Here’s how the new COVID-19 workplace hotline works – KESQ

Riverside County Public Health has launched a new hotline for coronavirus workplace concerns.

"We first opened this new number for businesses and employees to call last Monday," Brooke Federico with Riverside University Health System told News Channel 3. "We've already taken hundreds of calls," she added.

If you're concerned about COVID-19 spreading at your workplace you can either call (951) 955-5950 or email to covid-19phbizsupport@ruhealth.org

"These are contact tracers who have specific information for businesses related to outbreaks at businesses," Federico said.

Some questions this hotline will answer are: Who needs to get tested? How to clean and sanitize the business. What additional safeguards are needed?

Federico said what this hotline is not meant for.

"This hotline is not for reporting businesses that may be operating outside the state's current orders," she said.

That call would actually go to a separate hotline here: (951)-351-6866

If you do report a business to that line, we asked Federico, what happens next?
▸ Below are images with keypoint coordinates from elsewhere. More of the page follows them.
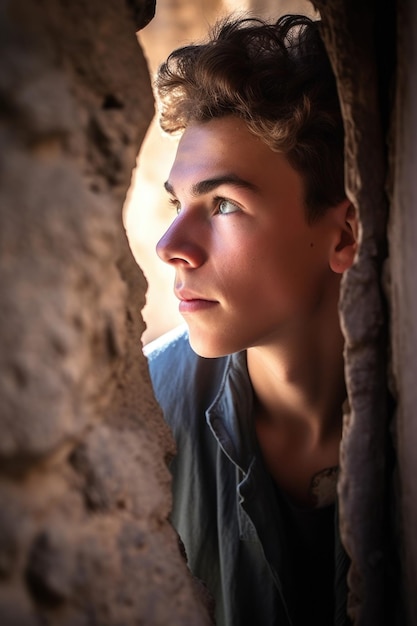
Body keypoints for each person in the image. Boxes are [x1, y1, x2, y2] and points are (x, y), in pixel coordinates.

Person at [144, 14, 357, 626]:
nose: (170, 244)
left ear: (343, 233)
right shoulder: (147, 417)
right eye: (178, 202)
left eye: (225, 204)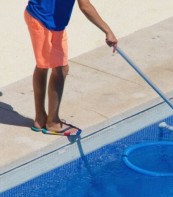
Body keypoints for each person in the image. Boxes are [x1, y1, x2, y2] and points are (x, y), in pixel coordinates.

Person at [25, 0, 118, 136]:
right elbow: (85, 6)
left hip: (42, 18)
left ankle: (40, 119)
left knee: (43, 65)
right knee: (60, 70)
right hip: (45, 22)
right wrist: (108, 31)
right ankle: (52, 122)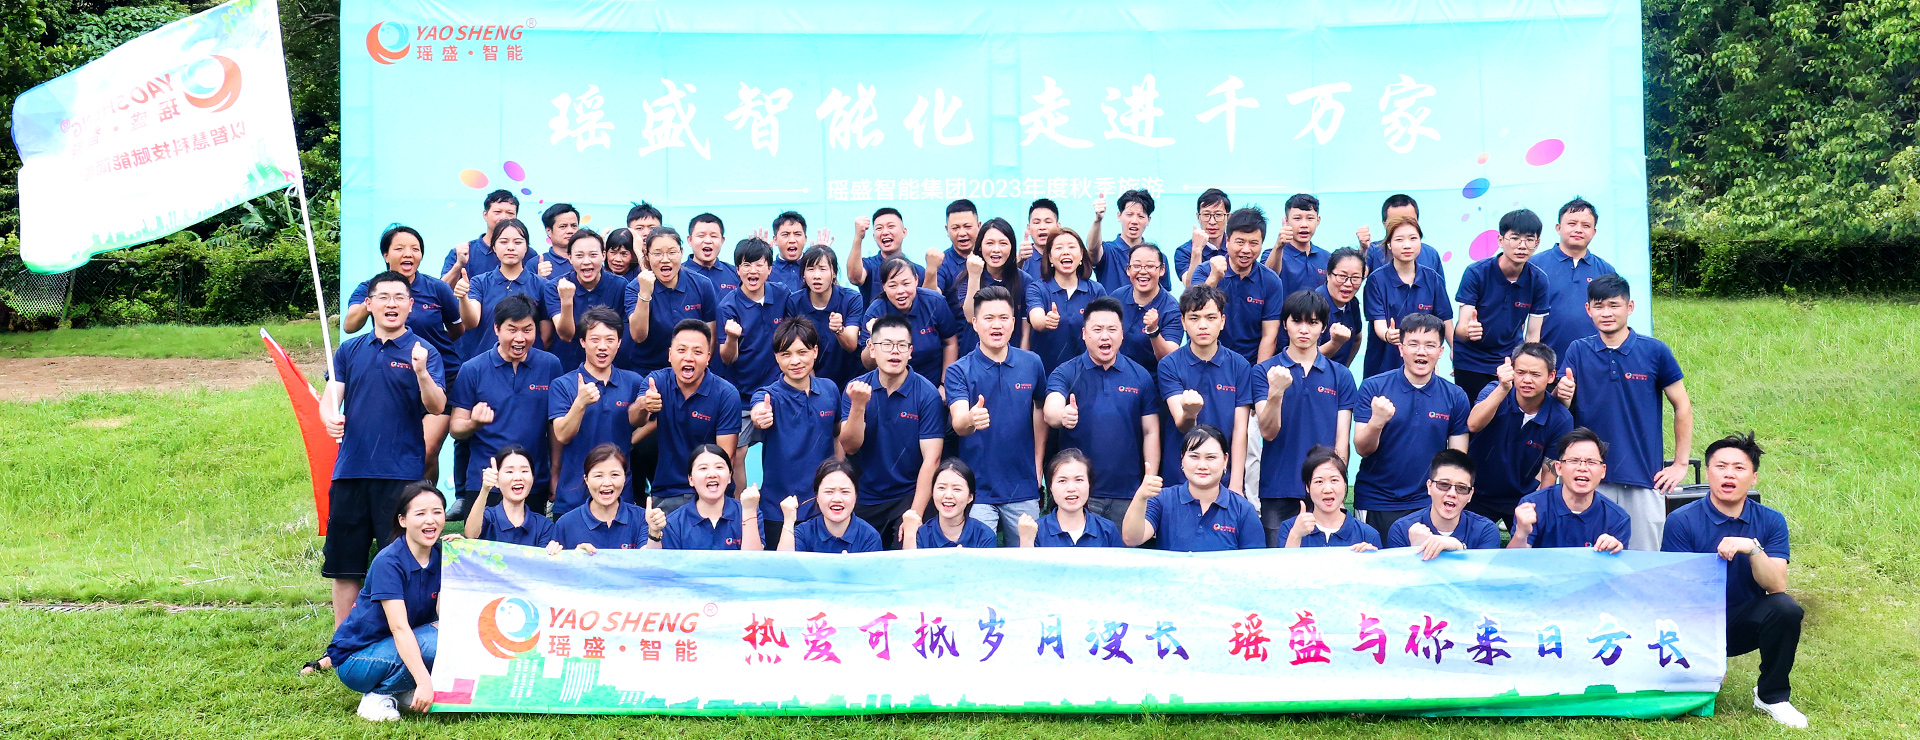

"The county would then follow-up and provide an in-person visit to that business just to explain and do the education piece with that business," she said.

If the business still doesn't comply

"We will then involve our county's council office and that may include a cease and desist order or additional court action," she said.

Federico told us the county is currently working to combine these two business numbers so they will eventually be one number to call.

"And because of understandably the potential for confusion is why we want to do one business inquiry line," she said.

News Channel 3 will let you know once that line is ready.